Ahem. There was no getting away from it. I would care. I wouldn’t break up with him, but I would care.

Are we just snobs? Or is it completely reasonable to want to date a professional peer? Drew, the aspiring writer, thinks it is: “We work so much that a large part of our identity is what we do for a living,” he says. “We need someone who can relate to that.”

Unlike Anne Hathaway’s annoyingly ­under-employed boyfriend in The Devil Wears Prada, someone who is similarly ambitious will understand if you come home late. He might even like it. “Ambition and passion,” says Drew, “are very sexy.” So is the prospect of healthy dual incomes. “For someone who’s not a hedge-fund manager,” John says, “the idea of two salaries is pretty attractive.”

Because, let’s face it, it’s not just career and financial support we find hot. “It’s all about ego these days,” said my friend Alisa, who is 35 and wise. “It’s not just about finding someone you like anymore. People are looking for someone who complements them.”

MR. HUGE COULDN'T believe I was bringing up the McDonald’s thing again, but he conceded that yes, having a girlfriend who dunked fries for a living would probably wound his ego. (Also, he said, “That is the worst McDonald’s.”)
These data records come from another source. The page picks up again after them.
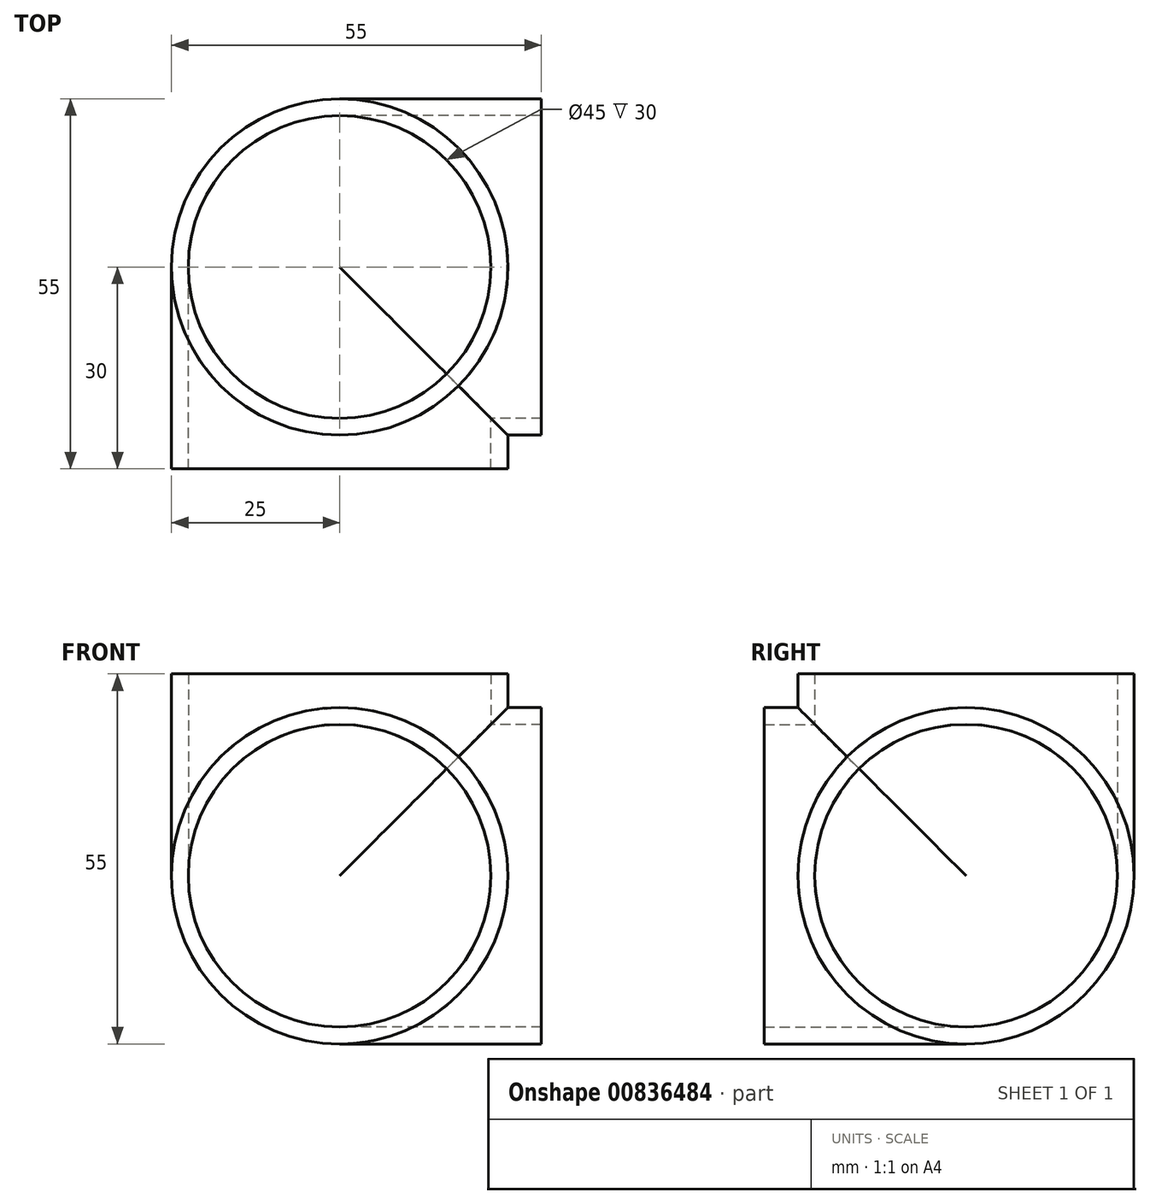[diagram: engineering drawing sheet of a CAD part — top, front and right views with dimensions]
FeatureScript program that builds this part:
annotation { "Feature Type Name" : "Feature", "Feature Type Description" : "" }
export const myFeature = defineFeature(function(context is Context, id is Id, definition is map)
    precondition{}
    {
        {
            var Q0;
            Q0=qCreatedBy(makeId("Front.planeOp"),FACE);
            var sketch = newSketch(context, id + "F0", { "sketchPlane" : qUnion([Q0])});
            skCircle(sketch, "E0", {"center": v(0, 0) * mm, "radius": 25 * mm});
            skSolve(sketch);
        }
        {
            var Q0;
            Q0=makeQuery(id+"F0.imprint","IMPRINT",FACE,{"disambiguationData":[TD([[makeQuery(id+"F0.imprint","IMPRINT",EDGE,{"derivedFrom":sQuery(id+"F0.wireOp",EDGE,"E0")}),1.0]])]});
            extrude(context, id + "F1", {"entities" : qUnion([Q0]), "depth" : 30 * mm, "offsetDistance" : 25 * mm});
        }
        {
            var Q0;
            Q0=qCreatedBy(makeId("Right.planeOp"),FACE);
            var sketch = newSketch(context, id + "F2", { "sketchPlane" : qUnion([Q0])});
            skCircle(sketch, "E1", {"center": v(0, 0) * mm, "radius": 25 * mm});
            skSolve(sketch);
        }
        {
            var Q0;
            Q0 = qSketchRegion(id + "F2", true);
            extrude(context, id + "F3", {"entities" : qUnion([Q0]), "operationType" : NewBodyOperationType.ADD, "depth" : 30 * mm, "offsetDistance" : 25 * mm});
        }
        {
            var Q0;
            Q0=qCreatedBy(makeId("Top.planeOp"),FACE);
            var sketch = newSketch(context, id + "F4", { "sketchPlane" : qUnion([Q0])});
            skCircle(sketch, "E2", {"center": v(0, 0) * mm, "radius": 25 * mm});
            skSolve(sketch);
        }
        {
            var Q0;
            Q0 = qSketchRegion(id + "F4", true);
            extrude(context, id + "F5", {"entities" : qUnion([Q0]), "operationType" : NewBodyOperationType.ADD, "depth" : 30 * mm, "offsetDistance" : 25 * mm});
        }
        {
            var Q0;
            Q0=makeQuery(id+"F3.opExtrude","CAP_FACE",FACE,{"disambiguationData":[OSD([sQuery(id+"F2.wireOp",EDGE,"E1")])],"isStart":true});
            var Q1;
            Q1=makeQuery(id+"F3.boolean.opBoolean","INTERSECT",EDGE,{"derivedFrom":[makeQuery(id+"F1.opExtrude","CAP_FACE",FACE,{"disambiguationData":[OSD([sQuery(id+"F0.wireOp",EDGE,"E0")])],"isStart":true}),makeQuery(id+"F3.opExtrude","CAP_FACE",FACE,{"disambiguationData":[OSD([sQuery(id+"F2.wireOp",EDGE,"E1")])],"isStart":true})]});
            revolve(context, id + "F6", {"operationType" : NewBodyOperationType.ADD, "surfaceOperationType" : NewSurfaceOperationType.NEW, "entities" : qUnion([Q0]), "axis" : qUnion([Q1]), "revolveType" : RevolveType.FULL});
        }
        {
            var Q0;
            Q0=makeQuery(id+"F1.opExtrude","CAP_FACE",FACE,{"disambiguationData":[OSD([sQuery(id+"F0.wireOp",EDGE,"E0")])],"isStart":false});
            var Q1;
            Q1=makeQuery(id+"F3.opExtrude","CAP_FACE",FACE,{"disambiguationData":[OSD([sQuery(id+"F2.wireOp",EDGE,"E1")])],"isStart":false});
            var Q2;
            Q2=makeQuery(id+"F5.opExtrude","CAP_FACE",FACE,{"disambiguationData":[OSD([sQuery(id+"F4.wireOp",EDGE,"E2")])],"isStart":false});
            shell(context, id + "F7", {"entities" : qUnion([Q0, Q1, Q2]), "thickness" : 2.5 * mm});
        }
    });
I called up Kimberly Flemke of Philly’s Council for Relationships for reassurance. “We all have a subconscious list of things that we want from a partner, and it often includes job and status preferences,” she said. This doesn’t necessarily mean we’re thinking about money or, in Bennifer’s case, access to a new audience: “It’s about how it makes you feel. It’s more emotional, like, if you’re shy, you expect your partner to be full of life and charisma so you can hang in the background. And dating someone who has what you perceive is a better or similar career to yours might make you feel smart and secure about your own.”
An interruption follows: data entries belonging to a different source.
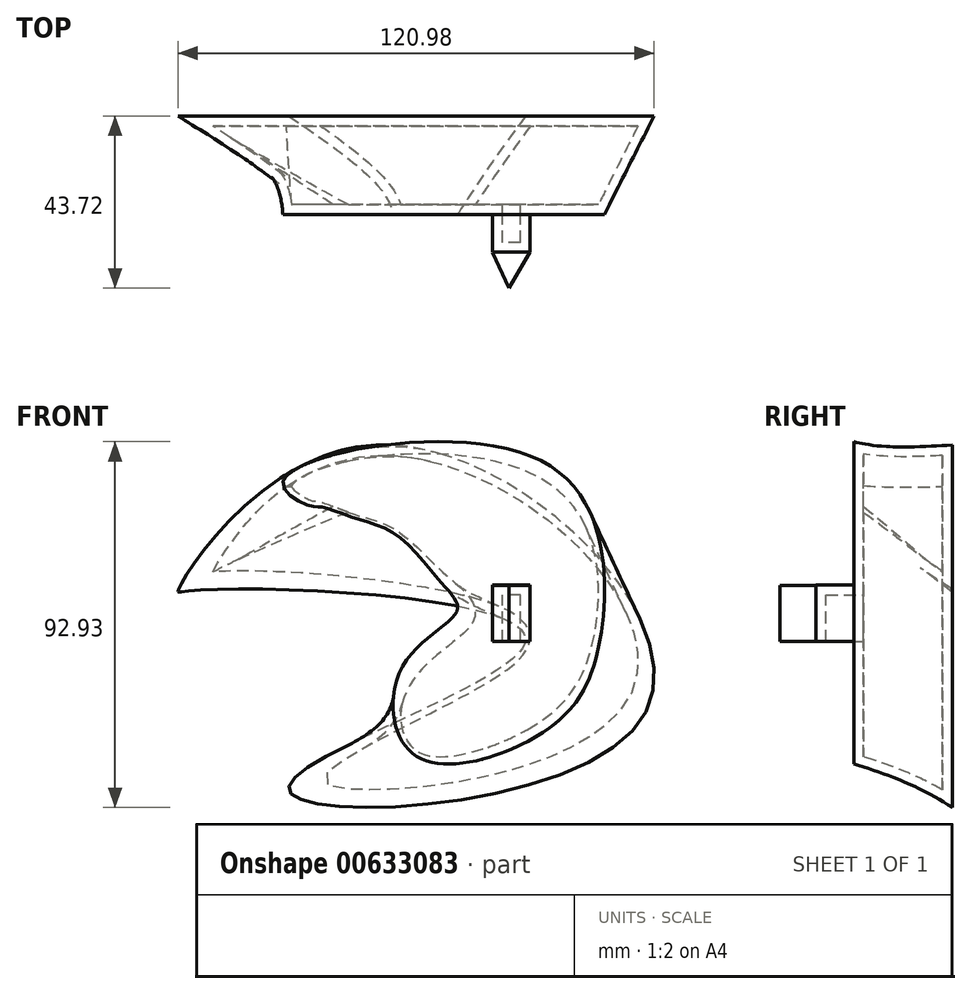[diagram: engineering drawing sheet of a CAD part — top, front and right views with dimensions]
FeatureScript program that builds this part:
annotation { "Feature Type Name" : "Feature", "Feature Type Description" : "" }
export const myFeature = defineFeature(function(context is Context, id is Id, definition is map)
    precondition{}
    {
        {
            var Q0;
            Q0=qCreatedBy(makeId("Front.planeOp"),FACE);
            var sketch = newSketch(context, id + "F0", { "sketchPlane" : qUnion([Q0])});
            skFitSpline(sketch, "E0", {"points": [v(-16.33, 40.2) * mm, v(-66.93, 3.34) * mm, v(-63.68, 3.15) * mm, v(21.3, -9.26) * mm, v(-38.86, -46.88) * mm, v(50.89, -29.31) * mm, v(-16.33, 40.2) * mm]});
            skSolve(sketch);
        }
        {
            var Q0;
            Q0=makeQuery(id+"F0.imprint","IMPRINT",FACE,{"disambiguationData":[TD([[makeQuery(id+"F0.imprint","IMPRINT",EDGE,{"derivedFrom":sQuery(id+"F0.wireOp",EDGE,"E0")}),1.0]])]});
            cPlane(context, id + "F1", {"entities" : qUnion([Q0]), "cplaneType" : CPlaneType.OFFSET, "offset" : 25 * mm, "width" : 150 * mm, "height" : 150 * mm});
        }
        {
            var Q0;
            Q0=qCreatedBy(id+"F1.planeOp",FACE);
            var sketch = newSketch(context, id + "F2", { "sketchPlane" : qUnion([Q0])});
            skFitSpline(sketch, "E1", {"points": [v(-40.27, 30.87) * mm, v(24.89, 36.37) * mm, v(40.37, -8.48) * mm, v(25.94, -32.7) * mm, v(-6.61, -38.72) * mm, v(-9.78, -15.81) * mm, v(3.9, -1.9) * mm, v(0, 5.1) * mm, v(-11.63, 17.45) * mm, v(-22.04, 21.6) * mm, v(-30.2, 24.38) * mm, v(-33.32, 24.7) * mm, v(-40.27, 30.87) * mm]});
            skSolve(sketch);
        }
        {
            var Q0;
            Q0=makeQuery(id+"F2.imprint","IMPRINT",FACE,{"disambiguationData":[TD([[makeQuery(id+"F2.imprint","IMPRINT",EDGE,{"derivedFrom":sQuery(id+"F2.wireOp",EDGE,"E1")}),-1.0]])]});
            var Q1;
            Q1=makeQuery(id+"F0.imprint","IMPRINT",FACE,{"disambiguationData":[TD([[makeQuery(id+"F0.imprint","IMPRINT",EDGE,{"derivedFrom":sQuery(id+"F0.wireOp",EDGE,"E0")}),1.0]])]});
            loft(context, id + "F3", {"sheetProfilesArray" : [{ "sheetProfileEntities" : qUnion([Q0]) }, { "sheetProfileEntities" : qUnion([Q1]) }]});
        }
        {
            var Q0;
            Q0=makeQuery(id+"F3.opLoft","CAP_FACE",FACE,{"disambiguationData":[OSD([makeQuery(id+"F2.imprint","IMPRINT",FACE,{"disambiguationData":[TD([[makeQuery(id+"F2.imprint","IMPRINT",EDGE,{"derivedFrom":sQuery(id+"F2.wireOp",EDGE,"E1")}),-1.0]])]})])],"isStart":true});
            var sketch = newSketch(context, id + "F4", { "sketchPlane" : qUnion([Q0])});
            skLineSegment(sketch, "E2.bottom", {"start": v(22.48, -9.74) * mm, "end": v(12.93, -9.74) * mm});
            skLineSegment(sketch, "E2.top", {"start": v(22.48, 4.57) * mm, "end": v(12.93, 4.57) * mm});
            skLineSegment(sketch, "E2.left", {"start": v(22.48, -9.74) * mm, "end": v(22.48, 4.57) * mm});
            skLineSegment(sketch, "E2.right", {"start": v(12.93, -9.74) * mm, "end": v(12.93, 4.57) * mm});
            skSolve(sketch);
        }
        {
            var Q0;
            Q0=makeQuery(id+"F4.imprint","IMPRINT",FACE,{"disambiguationData":[TD([[makeQuery(id+"F4.imprint","IMPRINT",EDGE,{"derivedFrom":sQuery(id+"F4.wireOp",EDGE,"E2.bottom")}),-1.0]])]});
            extrude(context, id + "F5", {"entities" : qUnion([Q0]), "operationType" : NewBodyOperationType.ADD, "depth" : 9.6 * mm, "offsetDistance" : 25 * mm});
        }
        {
            var Q0;
            Q0=makeQuery(id+"F5.opExtrude","SWEPT_FACE",FACE,{"disambiguationData":[OSD([sQuery(id+"F4.wireOp",EDGE,"E2.bottom")])]});
            cPlane(context, id + "F6", {"entities" : qUnion([Q0]), "cplaneType" : CPlaneType.OFFSET, "offset" : 0 * mm, "oppositeDirection" : true, "width" : 150 * mm, "height" : 150 * mm});
        }
        {
            var Q0;
            Q0=makeQuery(id+"F5.opExtrude","SWEPT_FACE",FACE,{"disambiguationData":[OSD([sQuery(id+"F4.wireOp",EDGE,"E2.bottom")])]});
            shell(context, id + "F7", {"entities" : qUnion([Q0]), "thickness" : 2.5 * mm});
        }
        {
            var Q0;
            Q0=qCreatedBy(id+"F6.planeOp",FACE);
            var sketch = newSketch(context, id + "F8", { "sketchPlane" : qUnion([Q0])});
            skLineSegment(sketch, "E3", {"start": v(12.92, 34.62) * mm, "end": v(17.12, 43.72) * mm});
            skLineSegment(sketch, "E4", {"start": v(17.12, 43.72) * mm, "end": v(22.48, 34.6) * mm});
            skLineSegment(sketch, "E5", {"start": v(22.48, 34.6) * mm, "end": v(12.92, 34.62) * mm});
            skSolve(sketch);
        }
        {
            var Q0;
            Q0=makeQuery(id+"F8.imprint","IMPRINT",FACE,{"disambiguationData":[TD([[makeQuery(id+"F8.imprint","IMPRINT",EDGE,{"derivedFrom":sQuery(id+"F8.wireOp",EDGE,"E3")}),-1.0]])]});
            extrude(context, id + "F9", {"entities" : qUnion([Q0]), "oppositeDirection" : true, "depth" : 14.3 * mm, "offsetDistance" : 25 * mm});
        }
    });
Hm. It is true that one of the things I like about Mr. Huge is that he’s much smarter than me, which I like partly because it makes me feel smart. (Mr. Huge will not make a list of all the things he likes about me so that I can dissect them. “But I can tell you that your column is definitely not on it,” he said.)

So maybe that means Rose, who’s just started a new job in a new city, isn’t really shallow — she’s just scared. A hot literary boyfriend would make her feel more confident and less alone in her strange and terrible world.

Which is I guess why we all get into relationships, from famous power couples right down to us common folk.